It is now thought that 1 in 10 women will develop breast cancer. Although highly efficient scanning techniques, such as mammography -- which take X-rays of the breast -- exist, these can be uncomfortable and not everyone has access to them. A portable device that both patients and doctors could use would overcome these problems while also providing women at high risk of contracting the disease with a way of regularly examining themselves.

The device consists of a plastic box measuring about 10 cm by 10 cm with a circuit containing two light-emitting diodes (LEDs) and one diode, amplifiers and a microchip. The LEDs emit light in the near-infrared region of the spectrum between about 650 and 900 nanometres. Since water and fat do not absorb light at these wavelengths very much, the light is able to penetrate as deep as 5 cm into the tissue.

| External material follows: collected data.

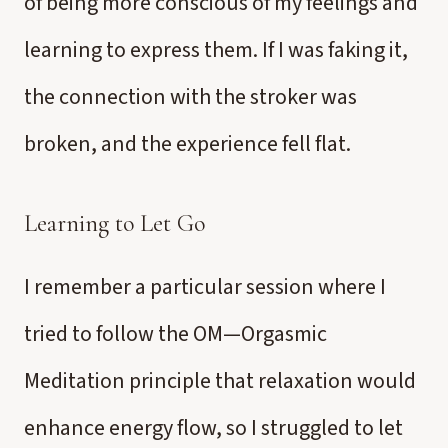
of being more conscious of my feelings and
learning to express them. If I was faking it,
the connection with the stroker was
broken, and the experience fell flat.
Learning to Let Go
I remember a particular session where I
tried to follow the OM—Orgasmic
Meditation principle that relaxation would
enhance energy flow, so I struggled to let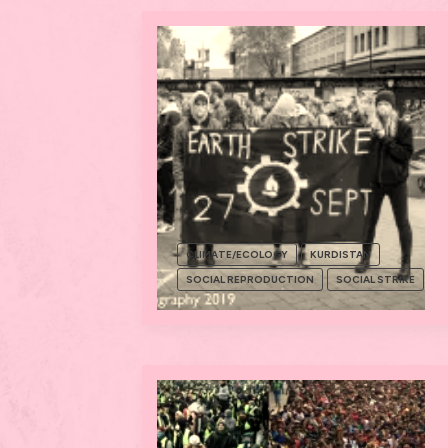
CLIMATE/ECOLOGY
KURDISTAN
SOCIAL REPRODUCTION
SOCIAL STRIKE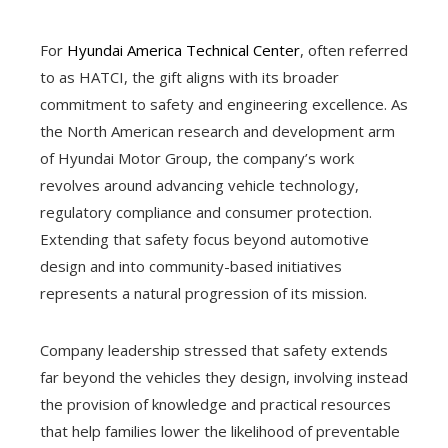
For
Hyundai America Technical Center
, often referred
to as HATCI, the gift aligns with its broader
commitment to safety and engineering excellence. As
the North American research and development arm
of Hyundai Motor Group, the company’s work
revolves around advancing vehicle technology,
regulatory compliance and consumer protection.
Extending that safety focus beyond automotive
design and into community-based initiatives
represents a natural progression of its mission.
Company leadership stressed that safety extends
far beyond the vehicles they design, involving instead
the provision of knowledge and practical resources
that help families lower the likelihood of preventable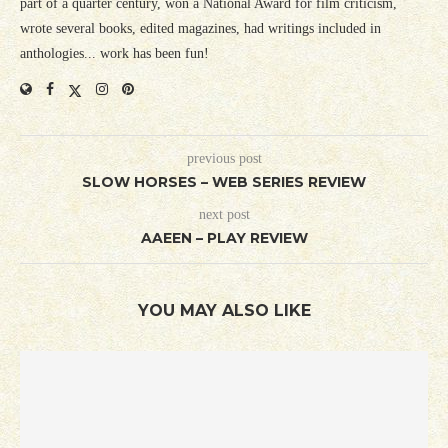
part of a quarter century, won a National Award for film criticism,
wrote several books, edited magazines, had writings included in
anthologies... work has been fun!
previous post
SLOW HORSES – WEB SERIES REVIEW
next post
AAEEN – PLAY REVIEW
YOU MAY ALSO LIKE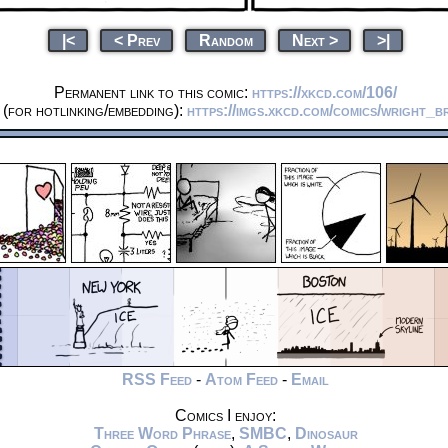
|<
< Prev
Random
Next >
>|
Permanent link to this comic:
https://xkcd.com/106/
(for hotlinking/embedding):
https://imgs.xkcd.com/comics/wright_b
RSS Feed
-
Atom Feed
-
Email
Comics I enjoy:
Three Word Phrase
,
SMBC
,
Dinosaur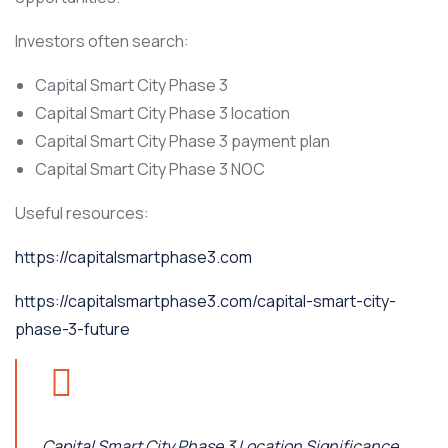
Investors often search:
Capital Smart City Phase 3
Capital Smart City Phase 3 location
Capital Smart City Phase 3 payment plan
Capital Smart City Phase 3 NOC
Useful resources:
https://capitalsmartphase3.com
https://capitalsmartphase3.com/capital-smart-city-
phase-3-future
Capital Smart City Phase 3 Location Significance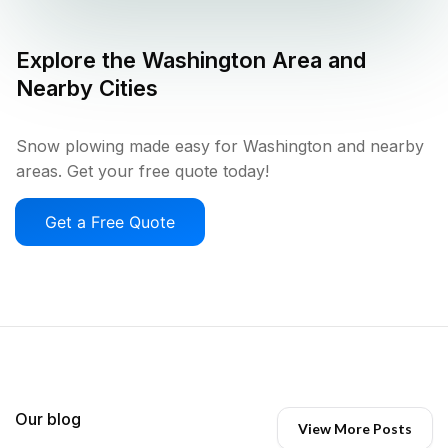
Explore the
Washington
Area and
Nearby Cities
Snow plowing made easy for Washington and nearby
areas. Get your free quote today!
Get a Free Quote
Our blog
View More Posts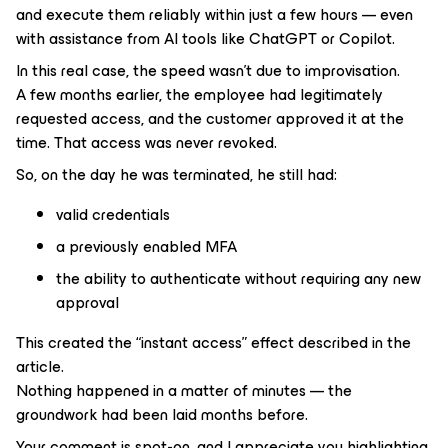
and execute them reliably within just a few hours — even
with assistance from AI tools like ChatGPT or Copilot.
In this real case, the speed wasn’t due to improvisation.
A few months earlier, the employee had legitimately
requested access, and the customer approved it at the
time. That access was never revoked.
So, on the day he was terminated, he still had:
valid credentials
a previously enabled MFA
the ability to authenticate without requiring any new
approval
This created the “instant access” effect described in the
article.
Nothing happened in a matter of minutes — the
groundwork had been laid months before.
Your comment is spot-on, and I appreciate you highlighting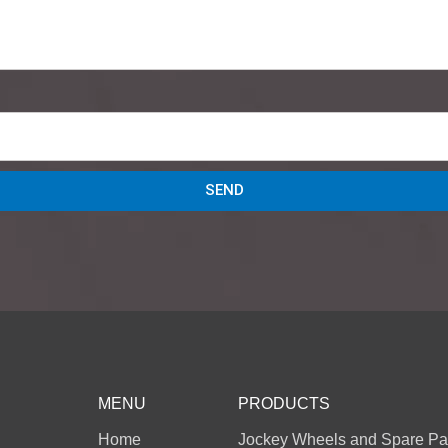
SEND
MENU
PRODUCTS
Home
Jockey Wheels and Spare Pa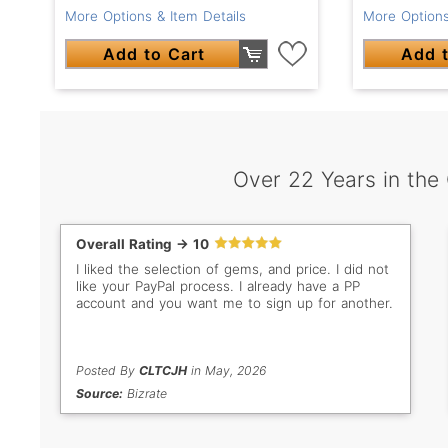
More Options & Item Details
More Options
Add to Cart
Add t
Over 22 Years in the
Overall Rating -> 10
I liked the selection of gems, and price. I did not
like your PayPal process. I already have a PP
account and you want me to sign up for another.
Posted By
CLTCJH
in May, 2026
Source:
Bizrate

The device is then scanned over the breast and can detect a growing tumour by changes to the absorbed signal: when the scanner passes over the tumour, more light is absorbed because there are more blood vessels in growing tumours than in surrounding healthy tissue. So the idea is that the device monitors a fall in intensity in tumour regions. The scanner can also be connected to an audio device so that it emits a loud beeping noise when it reaches a tumour and a quieter one when it passes over healthy tissue. This information can be saved on the microchip for a doctor to analyse later.

The device has already performed well in a small pre-clinical trail on 100 women, correctly detecting cancer in 92% of the patients. This is comparable to MRI and better than mammograms says the researchers.

However, unlike mammography, and other such techniques that detect anatomical changes, the scanner detects physiological changes that occur in the earliest stages of breast cancer. Detecting breast cancer early on is crucial so that it can be treated before it has time to spread to other parts of the body. The device is also suitable for women under 40 who have denser tissue that is difficult to penetrate using conventional techniques. The team is now working on securing funding to develop a clinical prototype and hopes to commercialise the device within three years.